→ **YOUR INSTRUCTIONS**: Reproduce every line of the data below word for word, changing nothing.

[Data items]
● ● ● ● ● ● ●
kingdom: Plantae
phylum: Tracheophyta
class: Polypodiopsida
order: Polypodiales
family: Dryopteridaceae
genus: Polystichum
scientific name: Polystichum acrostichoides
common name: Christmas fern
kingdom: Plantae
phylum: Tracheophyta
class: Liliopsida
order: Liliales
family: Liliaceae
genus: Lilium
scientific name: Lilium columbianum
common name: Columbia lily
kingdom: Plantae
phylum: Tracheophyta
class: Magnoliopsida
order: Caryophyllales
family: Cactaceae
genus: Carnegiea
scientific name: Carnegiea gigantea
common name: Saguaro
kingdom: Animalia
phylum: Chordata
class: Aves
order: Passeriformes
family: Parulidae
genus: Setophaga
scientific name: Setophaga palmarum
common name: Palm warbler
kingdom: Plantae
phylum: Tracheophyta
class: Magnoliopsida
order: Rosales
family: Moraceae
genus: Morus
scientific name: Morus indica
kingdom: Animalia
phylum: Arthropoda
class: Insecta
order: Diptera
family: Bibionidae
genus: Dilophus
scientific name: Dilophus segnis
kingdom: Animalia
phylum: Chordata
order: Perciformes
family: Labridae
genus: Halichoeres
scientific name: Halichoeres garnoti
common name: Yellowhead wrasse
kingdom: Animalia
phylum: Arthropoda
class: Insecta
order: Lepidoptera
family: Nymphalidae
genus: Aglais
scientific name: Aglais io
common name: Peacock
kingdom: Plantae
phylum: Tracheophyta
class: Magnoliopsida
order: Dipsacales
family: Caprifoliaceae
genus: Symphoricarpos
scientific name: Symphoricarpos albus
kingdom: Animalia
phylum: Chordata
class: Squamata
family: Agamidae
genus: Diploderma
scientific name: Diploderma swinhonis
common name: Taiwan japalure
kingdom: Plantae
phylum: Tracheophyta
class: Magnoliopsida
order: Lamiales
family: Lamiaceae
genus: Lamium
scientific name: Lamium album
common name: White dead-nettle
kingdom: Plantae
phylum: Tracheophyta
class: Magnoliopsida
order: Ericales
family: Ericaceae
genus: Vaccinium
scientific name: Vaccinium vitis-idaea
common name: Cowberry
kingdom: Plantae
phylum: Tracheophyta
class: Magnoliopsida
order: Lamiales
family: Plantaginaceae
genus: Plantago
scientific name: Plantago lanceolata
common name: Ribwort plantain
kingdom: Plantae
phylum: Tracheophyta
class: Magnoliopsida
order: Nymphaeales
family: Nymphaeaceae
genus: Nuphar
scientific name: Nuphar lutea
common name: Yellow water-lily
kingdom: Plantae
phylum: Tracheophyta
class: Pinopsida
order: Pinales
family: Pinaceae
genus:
● ● ● ● ● ● ●
→ **RESPONSE**:
kingdom: Plantae
phylum: Tracheophyta
class: Polypodiopsida
order: Polypodiales
family: Dryopteridaceae
genus: Polystichum
scientific name: Polystichum acrostichoides
common name: Christmas fern
kingdom: Plantae
phylum: Tracheophyta
class: Liliopsida
order: Liliales
family: Liliaceae
genus: Lilium
scientific name: Lilium columbianum
common name: Columbia lily
kingdom: Plantae
phylum: Tracheophyta
class: Magnoliopsida
order: Caryophyllales
family: Cactaceae
genus: Carnegiea
scientific name: Carnegiea gigantea
common name: Saguaro
kingdom: Animalia
phylum: Chordata
class: Aves
order: Passeriformes
family: Parulidae
genus: Setophaga
scientific name: Setophaga palmarum
common name: Palm warbler
kingdom: Plantae
phylum: Tracheophyta
class: Magnoliopsida
order: Rosales
family: Moraceae
genus: Morus
scientific name: Morus indica
kingdom: Animalia
phylum: Arthropoda
class: Insecta
order: Diptera
family: Bibionidae
genus: Dilophus
scientific name: Dilophus segnis
kingdom: Animalia
phylum: Chordata
order: Perciformes
family: Labridae
genus: Halichoeres
scientific name: Halichoeres garnoti
common name: Yellowhead wrasse
kingdom: Animalia
phylum: Arthropoda
class: Insecta
order: Lepidoptera
family: Nymphalidae
genus: Aglais
scientific name: Aglais io
common name: Peacock
kingdom: Plantae
phylum: Tracheophyta
class: Magnoliopsida
order: Dipsacales
family: Caprifoliaceae
genus: Symphoricarpos
scientific name: Symphoricarpos albus
kingdom: Animalia
phylum: Chordata
class: Squamata
family: Agamidae
genus: Diploderma
scientific name: Diploderma swinhonis
common name: Taiwan japalure
kingdom: Plantae
phylum: Tracheophyta
class: Magnoliopsida
order: Lamiales
family: Lamiaceae
genus: Lamium
scientific name: Lamium album
common name: White dead-nettle
kingdom: Plantae
phylum: Tracheophyta
class: Magnoliopsida
order: Ericales
family: Ericaceae
genus: Vaccinium
scientific name: Vaccinium vitis-idaea
common name: Cowberry
kingdom: Plantae
phylum: Tracheophyta
class: Magnoliopsida
order: Lamiales
family: Plantaginaceae
genus: Plantago
scientific name: Plantago lanceolata
common name: Ribwort plantain
kingdom: Plantae
phylum: Tracheophyta
class: Magnoliopsida
order: Nymphaeales
family: Nymphaeaceae
genus: Nuphar
scientific name: Nuphar lutea
common name: Yellow water-lily
kingdom: Plantae
phylum: Tracheophyta
class: Pinopsida
order: Pinales
family: Pinaceae
genus:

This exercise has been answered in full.